Understanding Your Child's Bedtime Anxiety and Fears
A: Nightmares are fairly common in childhood, especially in kids younger than 10 years old. Given the active imagination of a child, bedtime fears typically show when lights are out and there is a “bump in the night.” It is not clear at what age kids begin to dream, but research tells us that nightmares seem to peak during preschool years.
Most of the time nightmares occur for no apparent reason, but other times they show meaning in a child’s way of processing feelings, emotions and thoughts. During sleep, people tend to recap worries and concerns that affect their daily lives. Some occur during stressful times when a child is experiencing something negative or when there is change happening in his or her life. Starting a new school, moving into a new home or joining a sports team might stir feelings that are unsettling. When children repress feelings of anxiety caused by change or stress, this allows for poor emotional regulation, which can result in bad dreams.
Trauma such as a natural disaster, injury or abuse can also be a culprit. It is important to talk with children regularly when one starts to notice atypical behavior such as frequent nightmares or bed-wetting. If this occurs, talk with your doctor to get more clarity on the behavior.

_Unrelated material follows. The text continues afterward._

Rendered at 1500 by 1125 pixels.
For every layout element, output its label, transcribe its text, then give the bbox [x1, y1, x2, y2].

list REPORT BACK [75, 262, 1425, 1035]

It is natural for parents to be protective and attempt to shield feelings of hurt and fear that come along as children grow. However, this is impossible. Children need to be taught how to handle their anxieties on their own. It is an important part of growing up. Nonetheless, there are steps you can take to lessen the chance of nightmares. Here are few ideas:
- Promote healthy sleep patterns by having regular bedtimes and wake-up times. Many times when a child has his or her schedule disrupted, sleep is the first area that becomes neglected. That can lead to irritability, nightmares and fatigue.
- Avoid scary movies, TV programs, stories and video games before bed. It is important to understand that most children confuse reality and fantasy. Scary movies and video games can “come alive” in the night, resulting in fear.

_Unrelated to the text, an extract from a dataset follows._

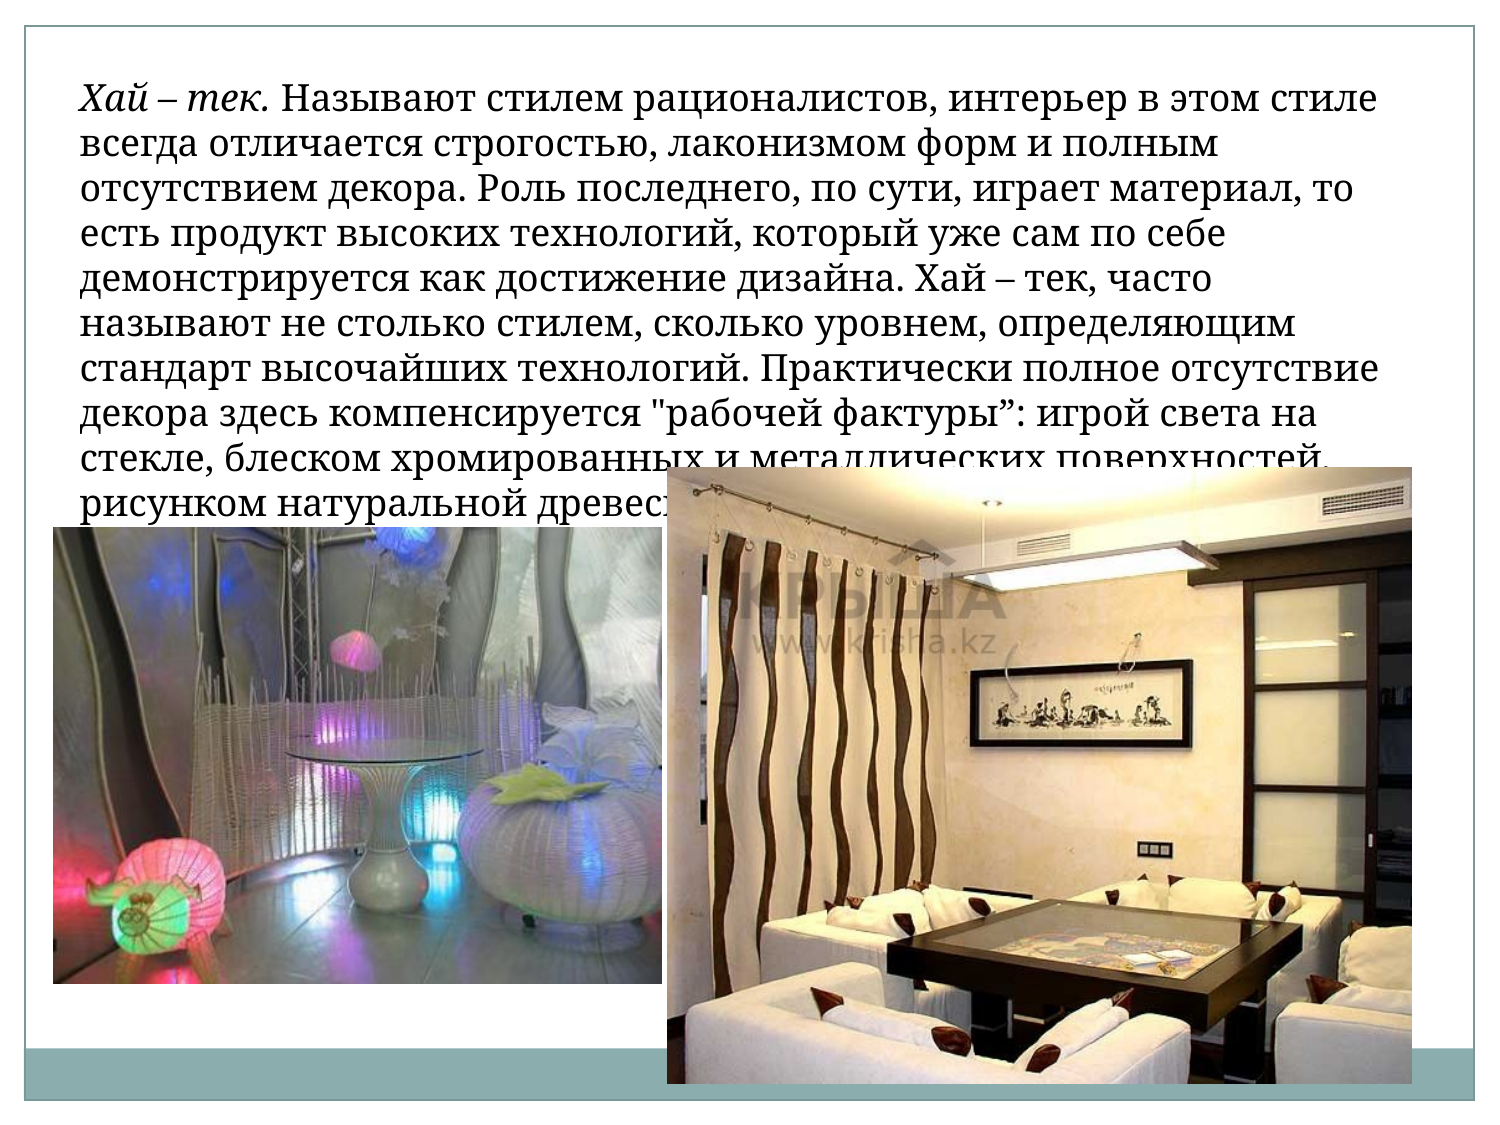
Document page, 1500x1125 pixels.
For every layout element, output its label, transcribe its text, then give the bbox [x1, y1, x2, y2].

picture [667, 467, 1412, 1084]
text_box Хай – тек. Называют стилем рационалистов, интерьер в этом стиле всегда отличается строгостью, лаконизмом форм и полным отсутствием декора. Роль последнего, по сути, играет материал, то есть продукт высоких технологий, который уже сам по себе демонстрируется как достижение дизайна. Хай – тек, часто называют не столько стилем, сколько уровнем, определяющим стандарт высочайших технологий. Практически полное отсутствие декора здесь компенсируется "рабочей фактуры”: игрой света на стекле, блеском хромированных и металлических поверхностей, рисунком натуральной древесины. [64, 66, 1424, 532]
picture [52, 526, 662, 984]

- Reassure the child that you are there. Consistently showing a calm presence after a nightmare allows the child to strengthen his or her sense of security and reassurance.

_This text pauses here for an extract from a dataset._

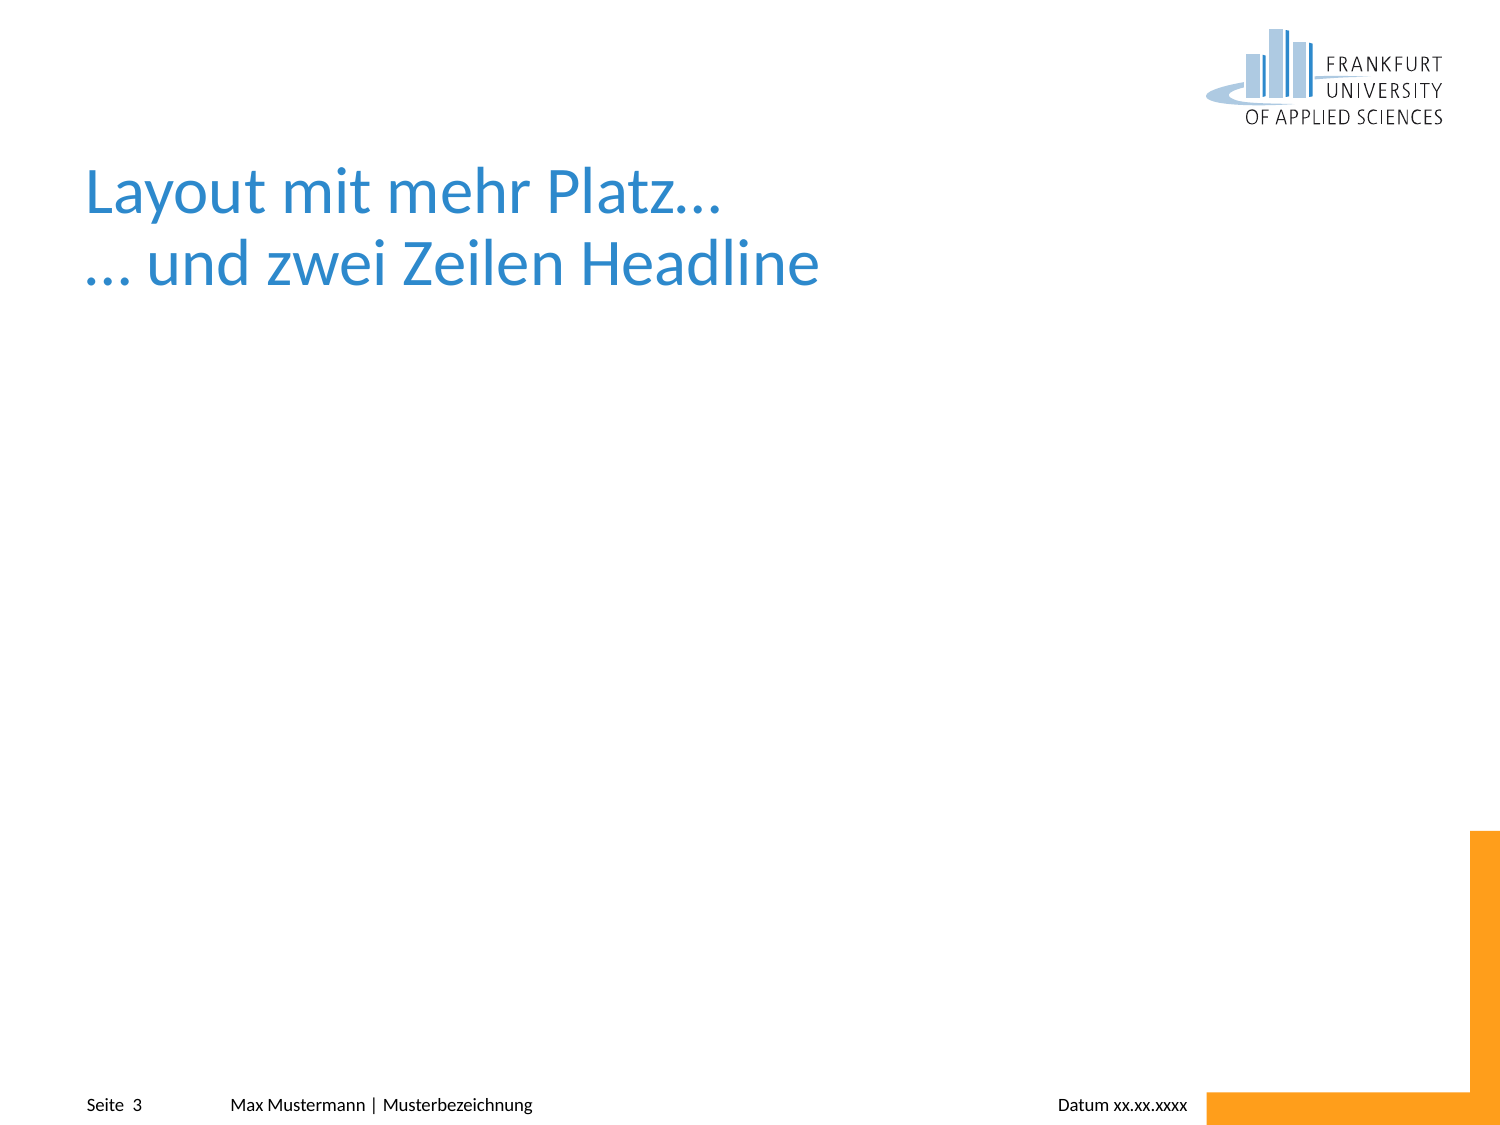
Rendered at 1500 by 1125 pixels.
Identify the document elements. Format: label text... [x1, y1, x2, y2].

- Be a good listener. Don’t talk about the nightmare in detail during the night, but rather have the child talk about it in the morning. Children who are embarrassed struggle with talking and may shut down, so one option would be to have the children draw the dream, expressing it through art. When not put on the spot, children begin disclosing information when anxiety and stress are decreased through play. While drawing or coloring, children can talk about situations such as bullying or poor grades.
Usually nightmares don’t happen often and are not a major concern. The best tool is consistent reassurance during stressful situations promoting protection. If nightmares are recurring, you may want to speak with your doctor to uncover any emotional or behavioral problems. Otherwise, sleep tight and don’t let the bedbugs bite.